Кара бросилась бежать. Она слышала свой голос за спиной и голос зовущей ее матери. И отца тоже. Времени у нее было мало. Обогнув дом, она подбежала к задней двери, осторожно, чтобы не нашуметь, открыла ее. Родители оба вышли, искали ее со стороны дороги. Хотели спасти. Их голоса напомнили Каре поисковую партию, от которой она сбежала. Все только и думают ей помочь, но никто не спросит, какая именно помощь ей нужна.
Она ногой отбросила табуретку и потянула на себя дверь кладовки. Ксан стоял на коленях в темноте, подогнув под себя ноги, точно как собаки. На его щеках остались влажные дорожки от слез. Черные глаза вобрали в себя Кару. Она протянула руку.

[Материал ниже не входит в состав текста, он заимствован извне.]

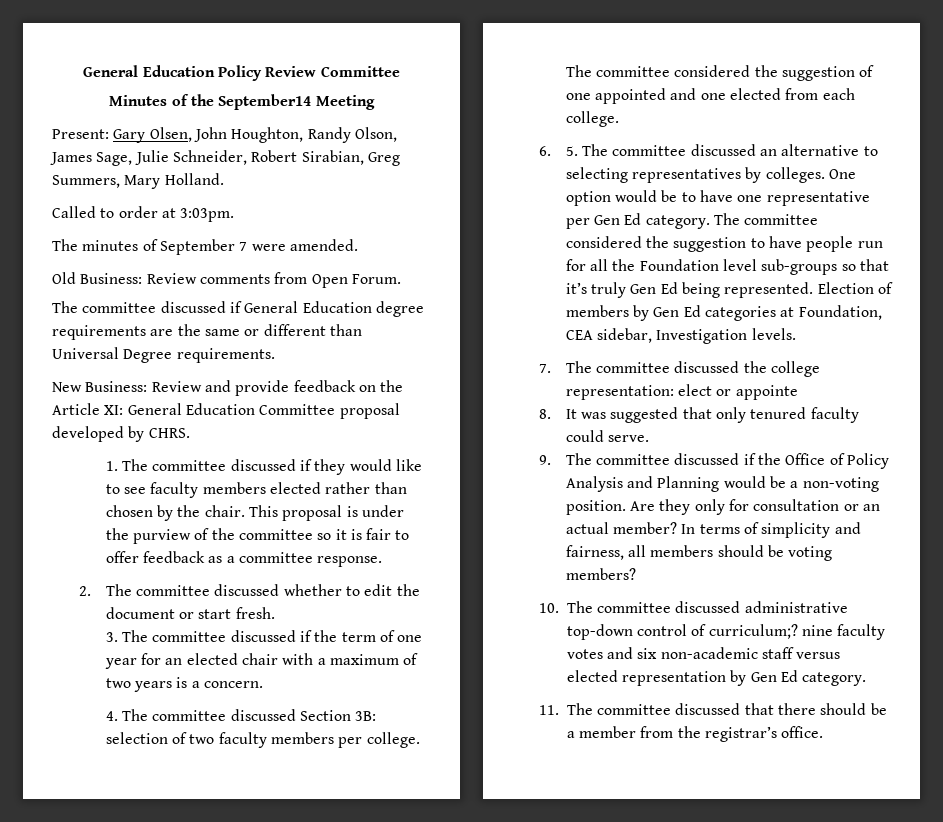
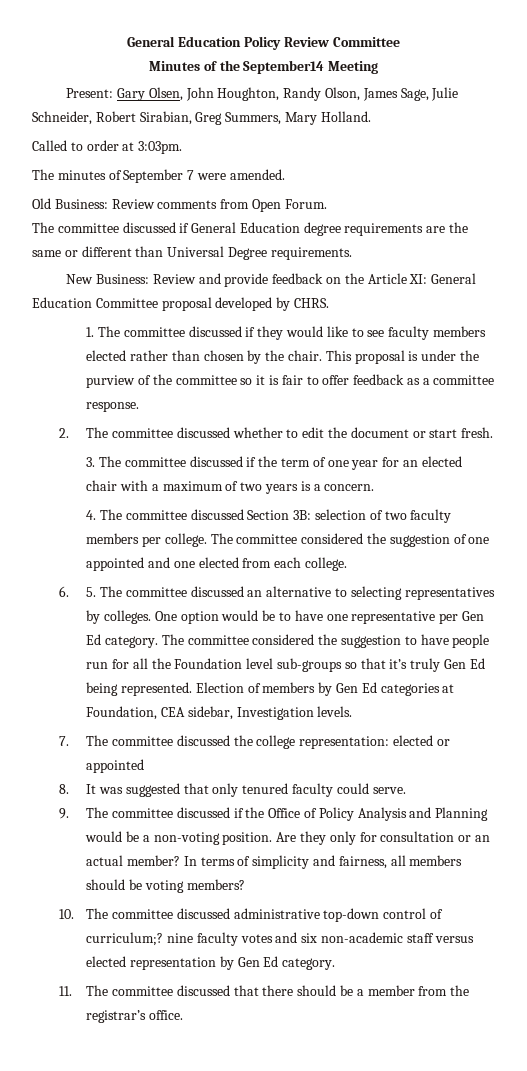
[677,384,798,400] elect or appointe -> [392,735,450,746] [86,759,145,773] elected or appointed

– Идем. Надо предупредить собак.
Передняя дверь осталась открытой. За дорогой трещали и шелестели кусты, родители проламывались сквозь заросли, звали ее по имени. В их голосах звучал страх. Каре было их жаль, но они сделали свой выбор. А она – свой. Ксан взял ее за руку здоровой рукой, и она подняла его на ноги.
Они выскочили на зады дома. В ночь, к собакам, где бы те ни были. Ксан приладился к ее шагу и руки не выпускал. Голоса родителей затихали за спиной. Кара не знала, нашли они планшетку или просто остались так далеко, что звук не долетал.
Все равно.
Ксан засмеялся, так радостно, как смеялся, играя с друзьями. И Кара ощутила, что улыбается. Воспрянула от чувства свободы. Пусть даже за ней гонятся солдаты. Пусть даже в сердце уже зародилась печаль, что она никогда не вернется домой. Ночь принадлежала ей, и Лакония принадлежала ей, и это было радостно.
Мышцы ног горели, голова кружилась от голода. Она ничего не ела после фруктов и риса в лесу. И в этом мире ей нечего есть. Все, что растет на Лаконии, для нее в лучшем случае несъедобно. А в худшем – яд. Солнечники, синий клевер, мерзотники и стеклянные змеи – все живое на уровне химии ощущало, что она – не своя среди них. Но и это ничего не значило.
В крайнем случае она умрет.
Собаки ее починят.
Оберон
Старик откинулся в кресле, провел языком по зубам и закурил свежую сигару. Левую руку ему заменял протез из титана и карбоволокна, врощенный в плечевую кость, но и натуральная правая была страшновата на вид: изрытая шрамами старых ран. Волосы облепили затылок мохнатой белой шапочкой, а тонкие усики он носил как бы в насмешку – над собой или над другими.
– Ладно. Итак, у нас новый губернатор, и над ним новое начальство, – подытожил он. – Бывает. Все играют по правилам, пока кто-то не перекроит их по-своему. Поначалу случится переполох, но скоро кто-нибудь сговорится и с новыми хозяевами.